Alzheimer's Disease: The Role of Microglia in Brain Homeostasis and Proteopathy

Abstract

Brain aging is central to late-onset Alzheimer's disease (LOAD), although the mechanisms by which it occurs at protein or cellular levels are not fully understood. Alzheimer's disease is the most common proteopathy and is characterized by two unique pathologies: senile plaques and neurofibrillary tangles, the former accumulating earlier than the latter. Aging alters the proteostasis of amyloid-β peptides and microtubule-associated protein tau, which are regulated in both autonomous and non-autonomous manners. Microglia, the resident phagocytes of the central nervous system, play a major role in the non-autonomous clearance of protein aggregates. Their function is significantly altered by aging and neurodegeneration. This is genetically supported by the association of microglia-specific genes, TREM2 and CD33, and late onset Alzheimer's disease. Here, we propose that the functional characterization of microglia, and their contribution to proteopathy, will lead to a new therapeutic direction in Alzheimer's disease research.

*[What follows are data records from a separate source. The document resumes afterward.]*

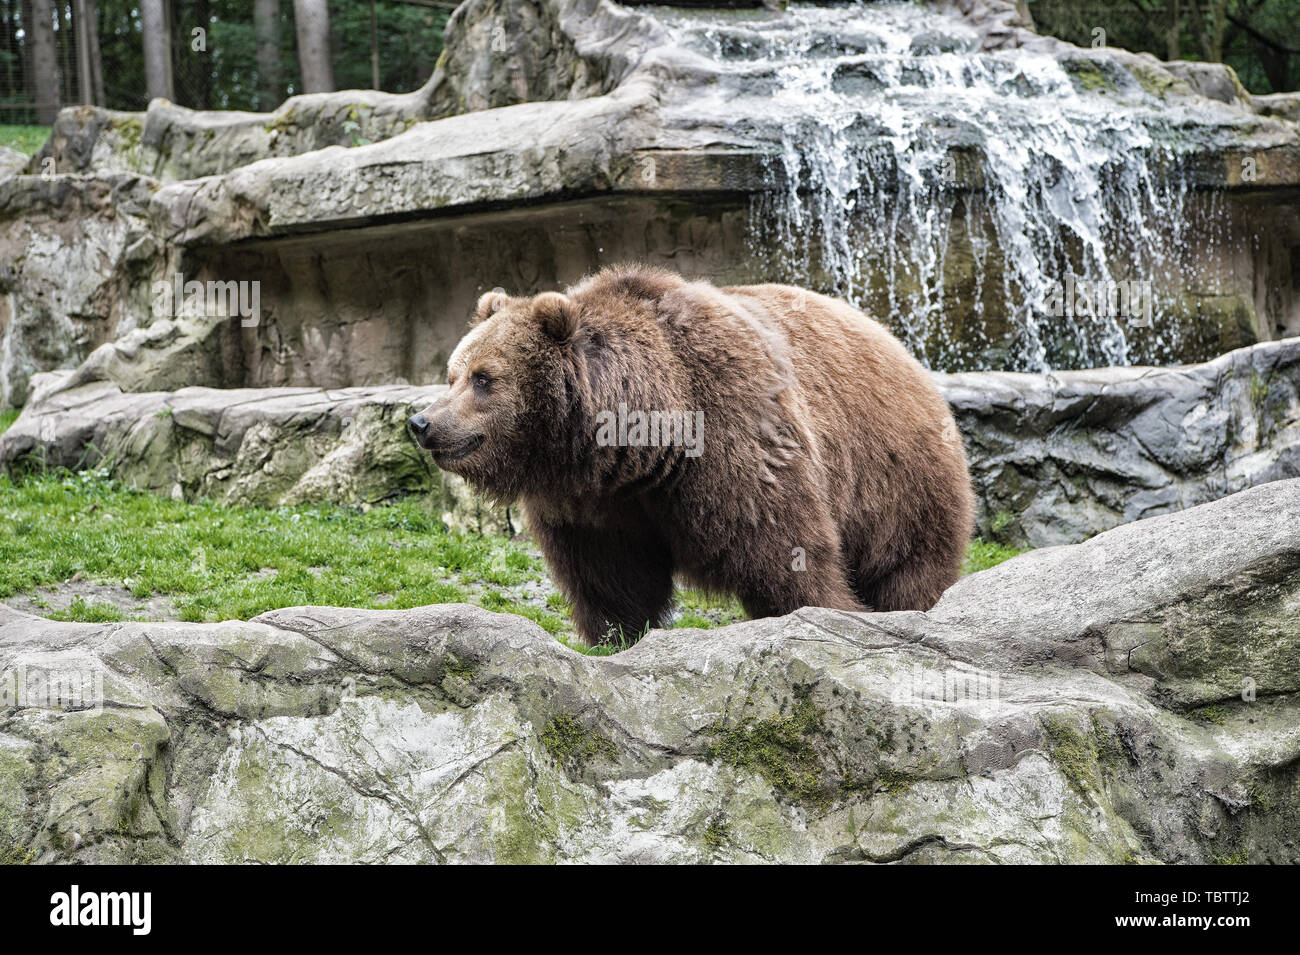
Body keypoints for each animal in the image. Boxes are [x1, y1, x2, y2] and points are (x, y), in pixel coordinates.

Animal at [410, 265, 972, 647]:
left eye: (484, 378)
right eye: (453, 373)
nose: (422, 422)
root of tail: (898, 346)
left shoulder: (735, 434)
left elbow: (787, 555)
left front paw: (821, 616)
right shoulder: (594, 504)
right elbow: (609, 578)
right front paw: (616, 637)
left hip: (896, 477)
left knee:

Keywords: Alzheimer's disease; amyloid-beta peptide; microglia; neurodegeneration; neuroinflammation; proteopathy; tau protein.

Figure 1

Described are five steps of apoptotic cell clearance via phagocytes. Trace chemicals and molecules associated with cell necrosis and apoptosis stimulate the chemotaxis of phagocytes up their concentration gradient to the source. From there, the phagocyte engulfs the apoptotic debris and begins degradation. Eventually, it will release anti-inflammatory and reparative signals such as TGF-β, IL-10, and PGE2. In neurodegenerative diseases of protein aggregation, protein seed aggregates are packaged into exosomes where they can be shuttled to different regions of the CNS.

Figure 2

Three common microglia phenotypes are described. Homeostatic microglia are found in the adult brain under non-infectious, non-diseased, and non-aged conditions, exhibiting robust expression of homeostatic microglial markers: Tmem119, P2ry12, Tgfbr1, and transcription factor Sall1. During normal aging, homeostatic markers gradually decline, resulting in reduced functional aspects, including proliferation, phagocytosis, ramification, and cytokine secretion. Finally, there is a distinct microglia phenotype that is associated with neurodegeneration that possesses a more exacerbated dystrophic phenotype, but is specifically associated with plaques and dystrophic neurites that cause neurodegeneration.